35 years ago today I got a new father. I'm not talking about my heavenly Father. I already had a father who had gone to heaven. A year before, my mom had remarried. In 1983 the laws of Florida were such that parents were not allowed to adopt stepchildren until after a year of marriage.

On October 3, 1983, John Hamilton McGhee adopted Timothy Thomas Christensen as his son. It was a separate legal procedure to legally change my name to Timothy Thomas Christensen McGhee.

Whenever Dad told others about adopting me, he often expressed his emphatic wonder that “They changed the birth certificate.” That's true. They did. I thought I had my original birth certificate for some time. When I've looked for it in recent years, I've only found the one that's still the legal record of my birth.

Another adoption took place that day, too. Mom adopted my dad's daughter. She didn't get to name her Laurie Linda, but she had a daughter now. I was officially no longer the oldest child in my family.

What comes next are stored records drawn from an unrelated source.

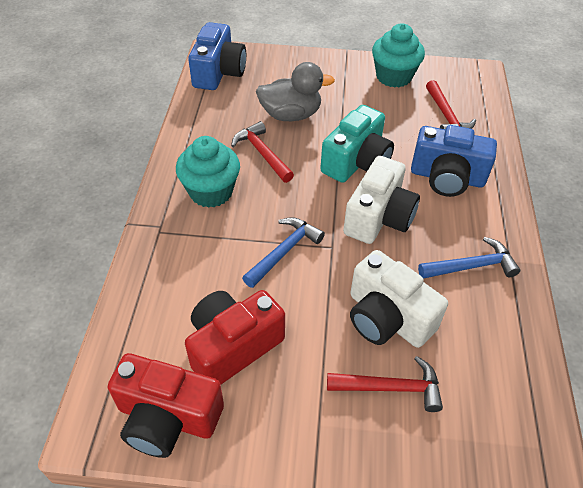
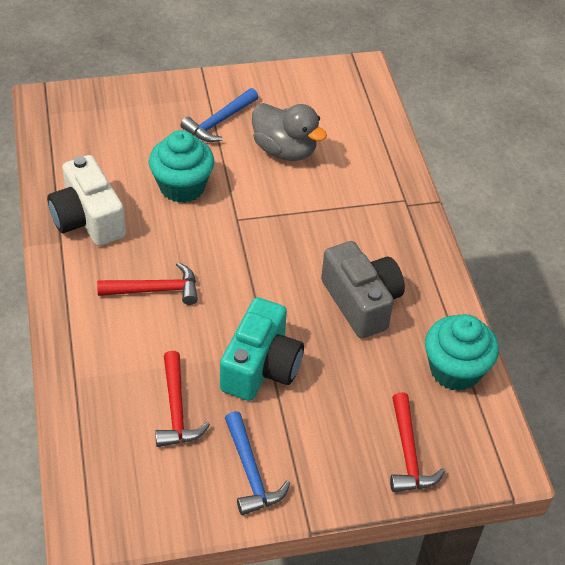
blue camera: 2 -> 0
grey camera: 0 -> 1
red camera: 2 -> 0
white camera: 2 -> 1

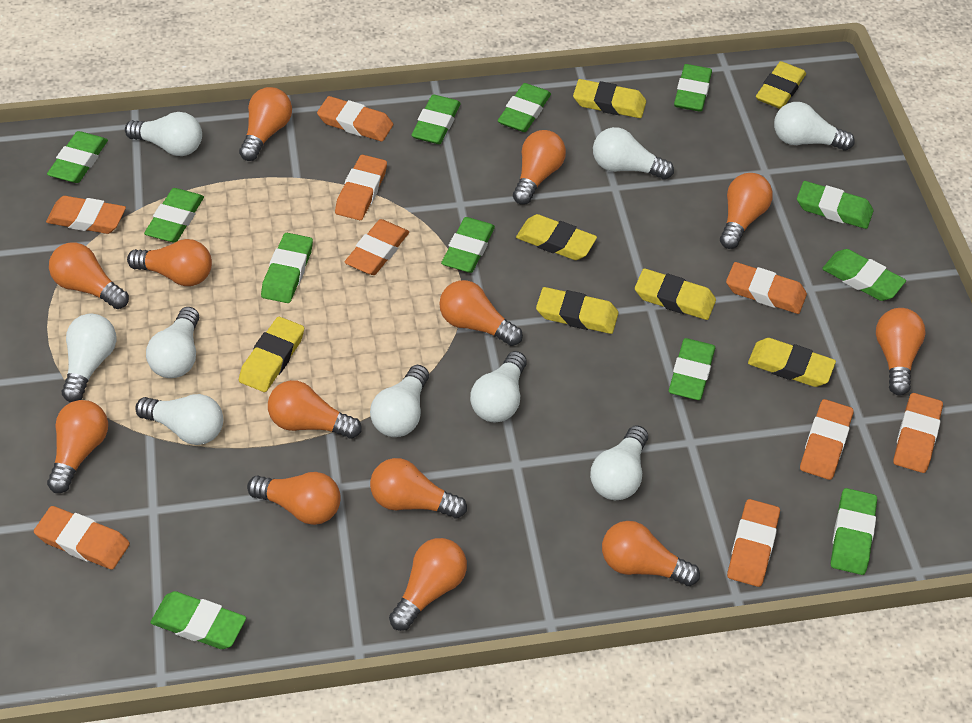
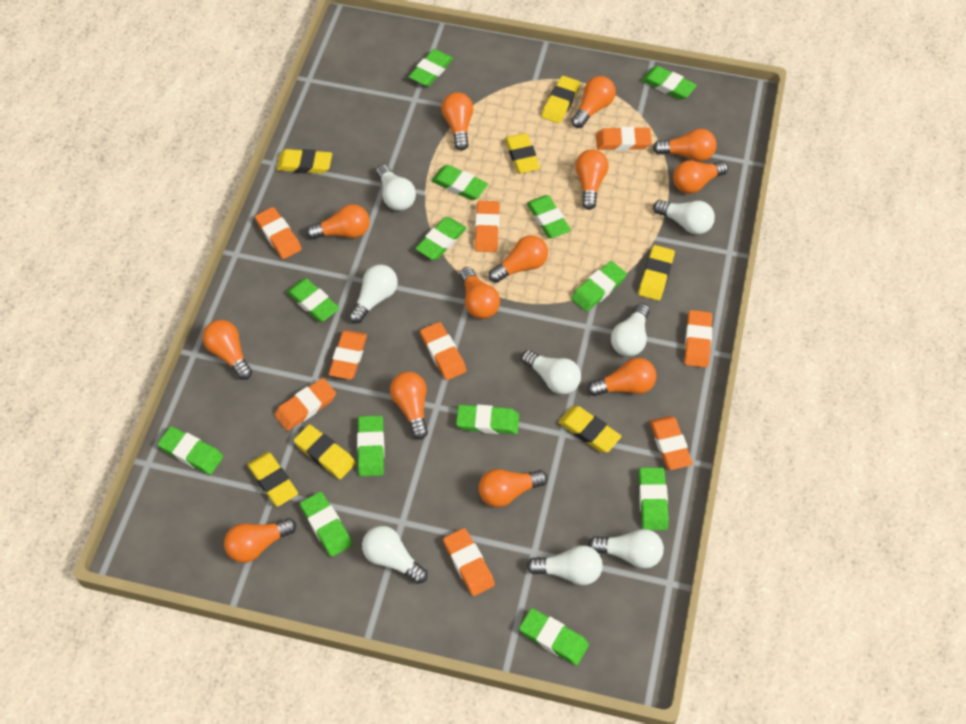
green eraser: 12 -> 13
white light bulb: 9 -> 8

Adoption is a picture of the kind of relationship God wants to have with us. No one is a child of God until they are adopted by Him. We know this because, “as many as received Him, to them He gave the right to become children of God, to those who believe in His name” (John 1:12).

“[W]hen the fullness of the time had come, God sent forth His Son, born of a woman, born under the law, to redeem those who were under the law, that we might receive the adoption as sons. And because you are sons, God has sent forth the Spirit of His Son into your hearts, crying out, ‘Abba, Father!’ Therefore you are no longer a slave but a son, and if a son, then an heir of God through Christ” (Galatians 4:4-7).

“[Y]ou did not receive the spirit of bondage again to fear, but you received the Spirit of adoption by whom we cry out, ‘Abba, Father.’ The Spirit Himself bears witness with our spirit that we are children of God, and if children, then heirs—heirs of God and joint heirs with Christ, if indeed we suffer with Him, that we may also be glorified together” (Romans 8:15-17).

Even Israel needs adoption. This is the very first thing Paul lists the needs Paul lists for the “Israelites, to whom pertain the adoption, the glory, the covenants, the giving of the law, the service of God, and the promises” (Romans 9:4).

The Gospel message of how we get saved is how we become children of God.